Chalcones identify cTXNPx as a potential antileishmanial drug target

• Published in: PLoS neglected tropical diseases Vol. 15; no. 11; p. e0009951
• Main Authors: Escrivani, Douglas O, Charlton, Rebecca L, Caruso, Marjolly B, Burle-Caldas, Gabriela A, Borsodi, Maria Paula G, Zingali, Russolina B, Arruda-Costa, Natalia, Palmeira-Mello, Marcos V, de Jesus, Jéssica B, Souza, Alessandra M T, Abrahim-Vieira, Bárbara, Freitag-Pohl, Stefanie, Pohl, Ehmke, Denny, Paul W, Rossi-Bergmann, Bartira, Steel, Patrick G
• Format: Journal Article
• Language: English
• Published: United States Public Library of Science 01.11.2021; Public Library of Science (PLoS)
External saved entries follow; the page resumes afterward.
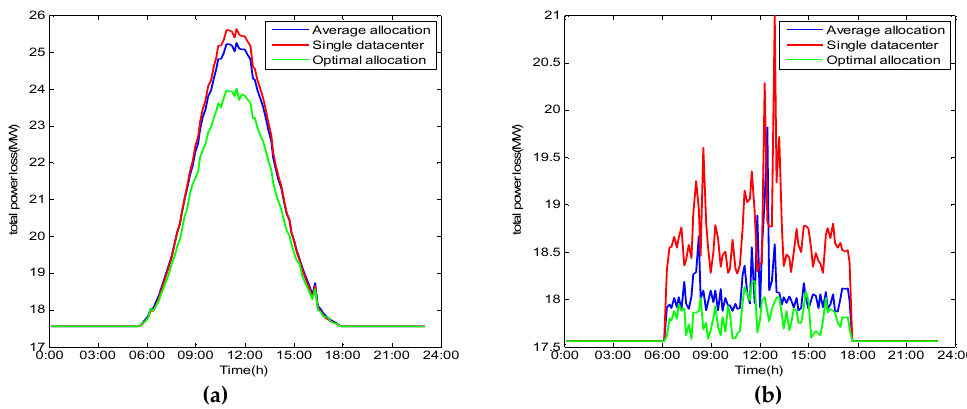
Figure 4. Comparison of loss values over three scenarios. ( a ) sunny day; ( b ) cloudy/snowy day.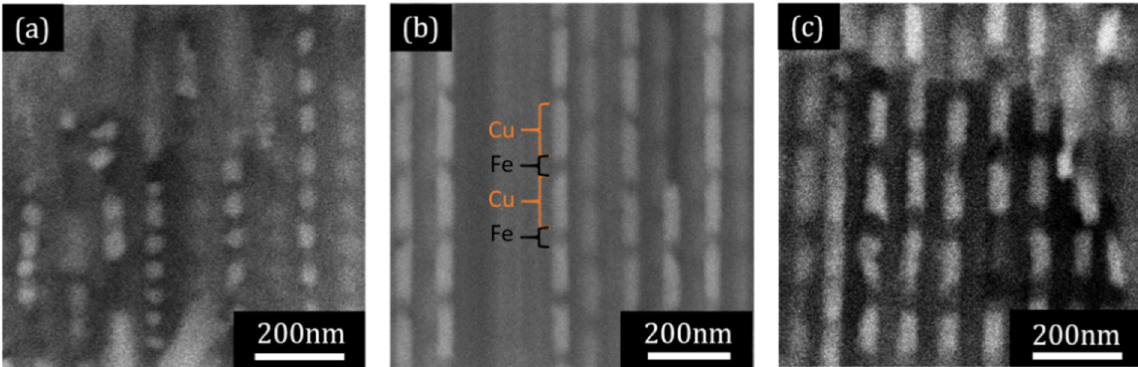
Figure 2. SEM cross-sectional views of multilayered Fe/Cu NWs embedded in AAO templates, exhibiting average Cu lengths of ( a ) 60 ± 7 nm and ( b , c ) 120 ± 5 nm and Fe lengths of ( a ) 20 ± 5 nm, ( b ) 30 ± 3 nm, and ( c ) 60 ± 8 nm.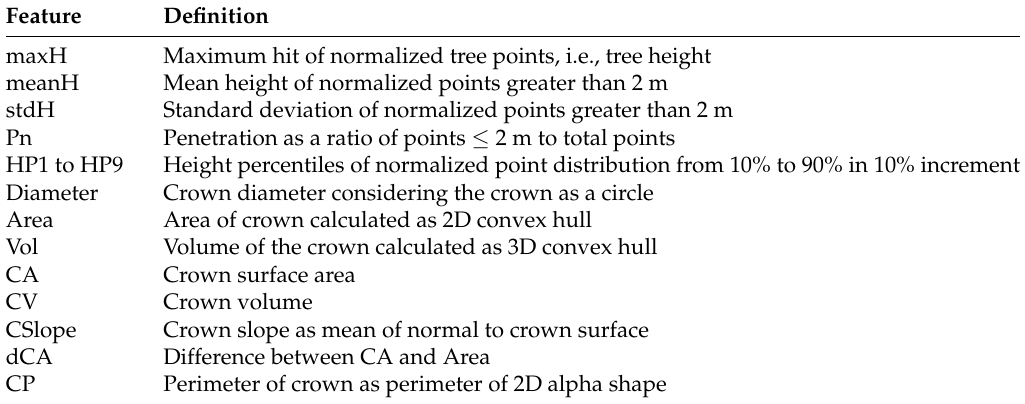
Table 5. Tree-level features derived from the airborne laser scanning (ALS) data. These features were used to predict the diameter at breast height (DBH) and stem volume using a random forest model. In the table, normalized points refer to points, for which the ground level has been subtracted from the z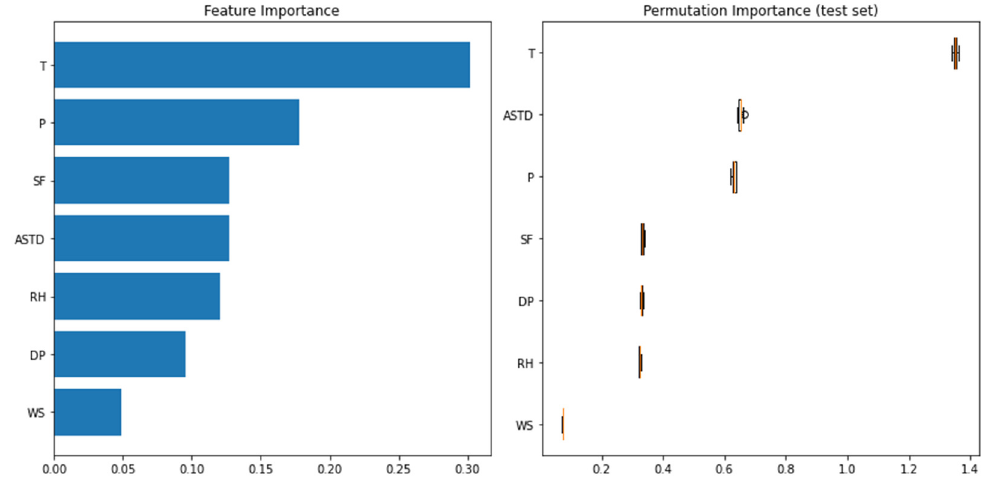
Figure 10. Feature importance ( left ) and permutation importance ( right ) for the GBR model estimators.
• Subjects: Alkynes; Animals; Antiprotozoal Agents - administration & dosage; Antiprotozoal Agents - pharmacology; Antiprotozoal Agents - therapeutic use; Biology and Life Sciences; Bone marrow; Cells, Cultured; Chalcone - administration & dosage; Chalcone - analogs & derivatives; Chalcone - metabolism; Chalcone - pharmacology; CRISPR; Cytosol - drug effects; Cytosol - enzymology; Cytosol - parasitology; Cytotoxicity; Drug Discovery; Drug therapy; Drugs; Enzymes; Gene editing; Global health; Health aspects; Homology; Humans; Incubation period; Infections; Labeling; Labelling; Laboratory animals; Leishmania - classification; Leishmania - drug effects; Leishmaniasis; Leishmaniasis - drug therapy; Leishmaniasis - parasitology; Macrophages; Macrophages - drug effects; Macrophages - parasitology; Medicine and Health Sciences; Mice; Mice, Inbred BALB C; Molecular docking; Molecular Docking Simulation; Parasites; Parasitic diseases; Peroxidase; Peroxidases - antagonists & inhibitors; Peroxidases - metabolism; Phenotypes; Polyphenols; Proteins; Protozoan Proteins - antagonists & inhibitors; Protozoan Proteins - metabolism; Public health; Research and Analysis Methods; Testing; Therapeutic targets; Toxicity; Tropical diseases; Tryparedoxin peroxidase; Vector-borne diseases; Brazil
• ISSN: 1935-2735; 1935-2727; 1935-2735
• DOI: 10.1371/journal.pntd.0009951

With current drug treatments failing due to toxicity, low efficacy and resistance; leishmaniasis is a major global health challenge that desperately needs new validated drug targets. Inspired by activity of the natural chalcone 2',6'-dihydroxy-4'-methoxychalcone (DMC), the nitro-analogue, 3-nitro-2',4',6'- trimethoxychalcone (NAT22, 1c) was identified as potent broad spectrum antileishmanial drug lead. Structural modification provided an alkyne containing chemical probe that labelled a protein within the parasite that was confirmed as cytosolic tryparedoxin peroxidase (cTXNPx). Crucially, labelling is observed in both promastigote and intramacrophage amastigote life forms, with no evidence of host macrophage toxicity. Incubation of the chalcone in the parasite leads to ROS accumulation and parasite death. Deletion of cTXNPx, by CRISPR-Cas9, dramatically impacts upon the parasite phenotype and reduces the antileishmanial activity of the chalcone analogue. Molecular docking studies with a homology model of in-silico cTXNPx suggest that the chalcone is able to bind in the putative active site hindering access to the crucial cysteine residue. Collectively, this work identifies cTXNPx as an important target for antileishmanial chalcones.